Labour in the UK belong to this outdated school. If a huge deficit and large amounts of money printing haven’t yet fixed it, why not try some more they ask? They live in denial of what happened to Greece, Ireland, Portugal, Spain, Iceland, the Baltic states and others who overdid the borrowing, only to be forced into worse spending cuts and higher interest rates.
Meanwhile, some in the Uk say our recovery cannot last either, because the government is cutting spending and raising taxes to cut the deficit. Sometimes the rhetoric is more believed than the reality. For as readers will know, overall public current spending carries on rising in cash terms over this Parliament. It is silly to spook people for cuts that are not going to happen. The public sector should explain their true budgets, not make up fictions about the depth of the overall “cuts”.
Talk of cuts of 25% or 40% in public spending is alarming people who depend on public money needlessly. Public spending on current services according to the budget will rise by £90 billion over the course of the next five years, taking it up from £600 billion to £ 690 billion.
Labour spending on current services was £10,000 for every man, woman and child in the UK last year. This government plans to increase that to £11,500 by 2015. Spending on health is going to go up by more than price inflation every year. I expect schools spending to increase every year as well. State pensions are going to go up by prices or wages, whichever goes up by more. Labour was only raising £7500 from every person in the country on average in taxes, and borrowing the other £2500 each.
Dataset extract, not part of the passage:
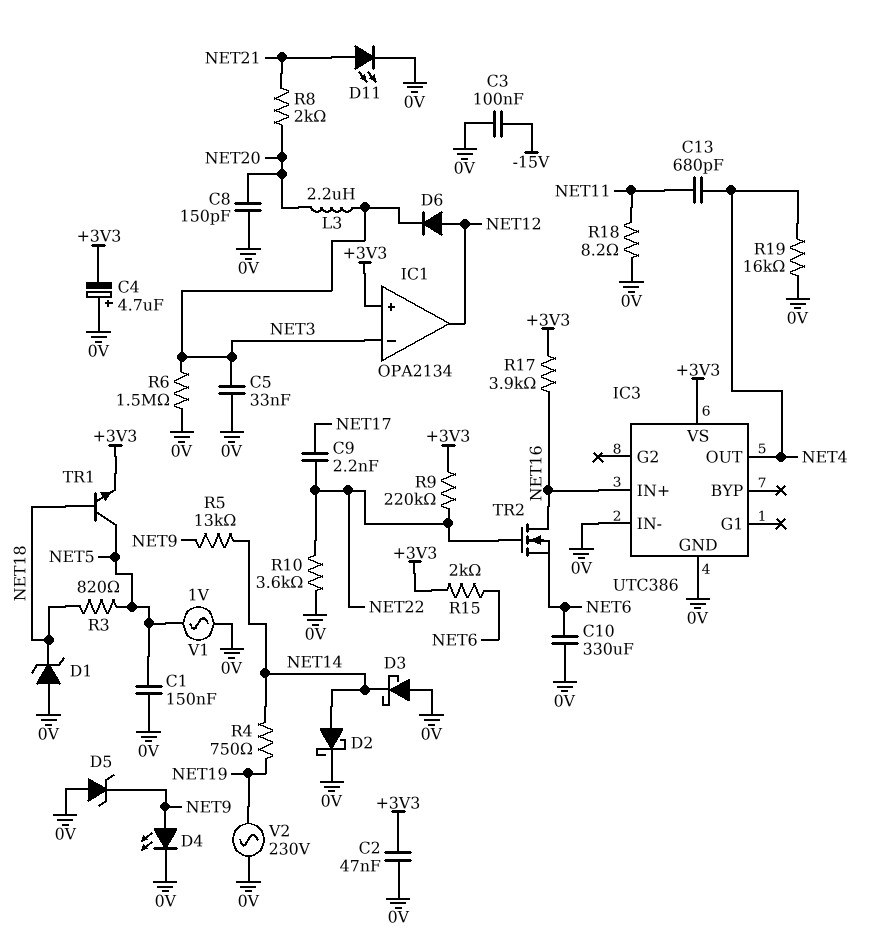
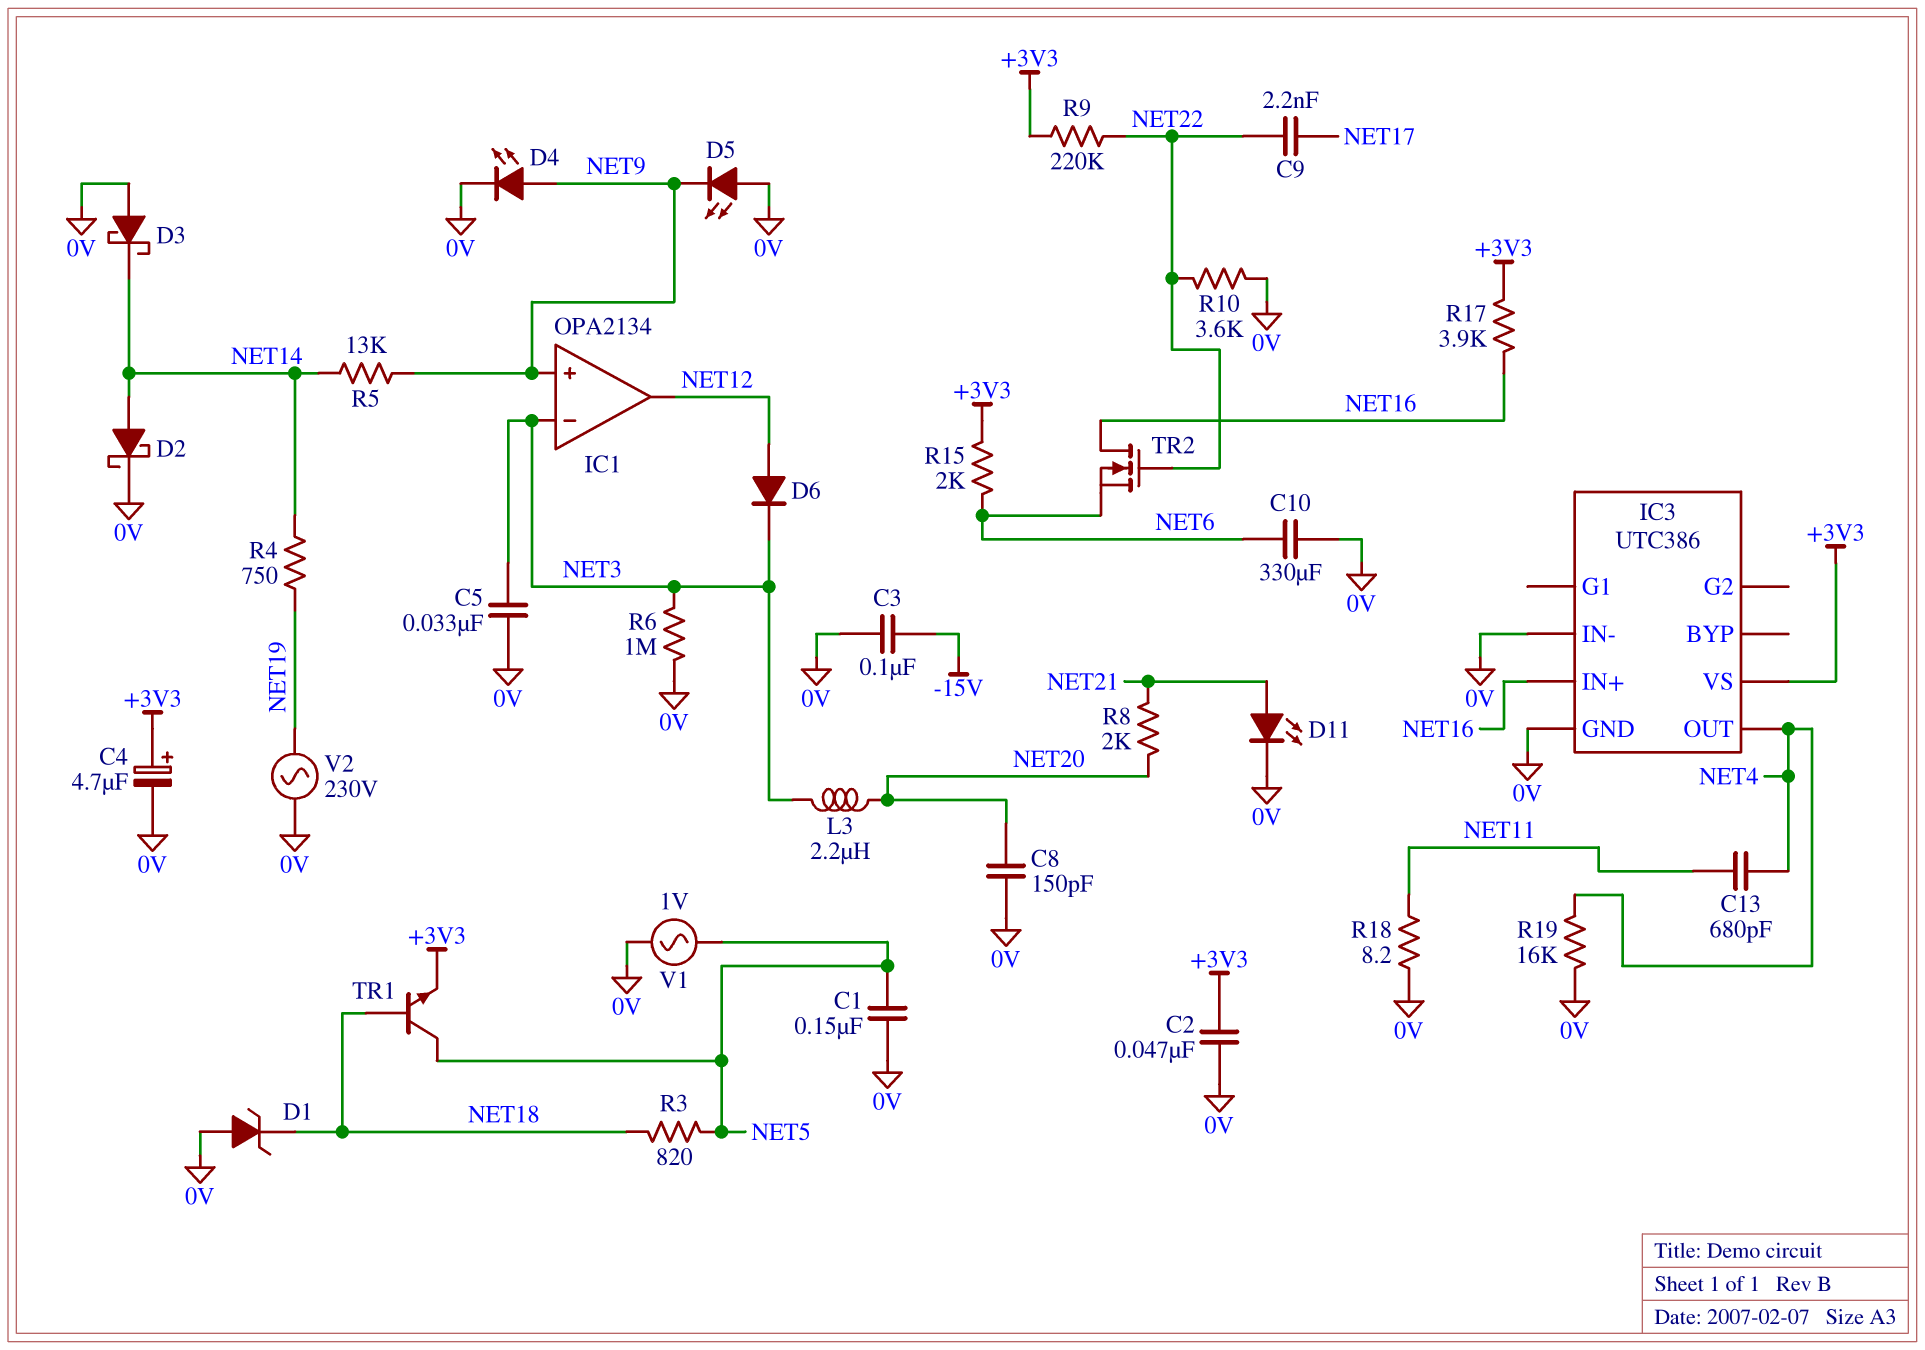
C4: 4.7uF (plus 0V, minus +3V3) -> 4.7uF (plus +3V3, minus 0V)
D5: zener (A 0V, K NET9) -> LED (A 0V, K NET9)
IC1 pin in+: +3V3 -> NET9
R6: 1.5M (0V, NET3) -> 1M (0V, NET3)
The questions we should all be asking are these. Are we each getting £10,000 of value from the public service spend today? Will the extra £1500 each be well spent on the right things? Why are some parts of the public sector saying they will have to make clumsy and unpopular cutbacks, when overall spending will go on up in cash terms?
Those of us on good incomes know we have to pay much more than £7500 in tax. Many of us do not expect to get our £10,000 of public spending. If like me your children have left school you receive no education spending. If you are earning a good living you do not need or receive benefits. If you are healthy you do not need to go to the hospital. Those three services alone account for more than half the average £10,000 per person spent.
Many of us are happy to pay extra tax so the sick can receive proper care and the disabled can receive benefits. We are happy to pay for the neighbours children to be educated. It is part of good neighbourliness to pay more in tax so any neighbours who are disadvantaged can enjoy the rising prosperity of our age as well. We are less happy to pay more tax if we think the money is wasted, building bloated bureaucracies or indulging grand political projects that will not make our lives better. By far and away the biggest item in my annual budget is the cost of government. Tax takes far more than my housing or food or travel which I buy for myself directly.
That’s why it is a good idea that central and local government takes a hard look at all that is being spent to drive better value for money, and to get rid of the irritating or wasteful items. What we do not want is another parade of the bleeding stumps, as public sector managers trot out unacceptable cuts to try to avoid making sensible economies in the way they are doing things. If the main public services end up cutting important services when the money available to them goes up it is a sign of bad management, not of insufficient money.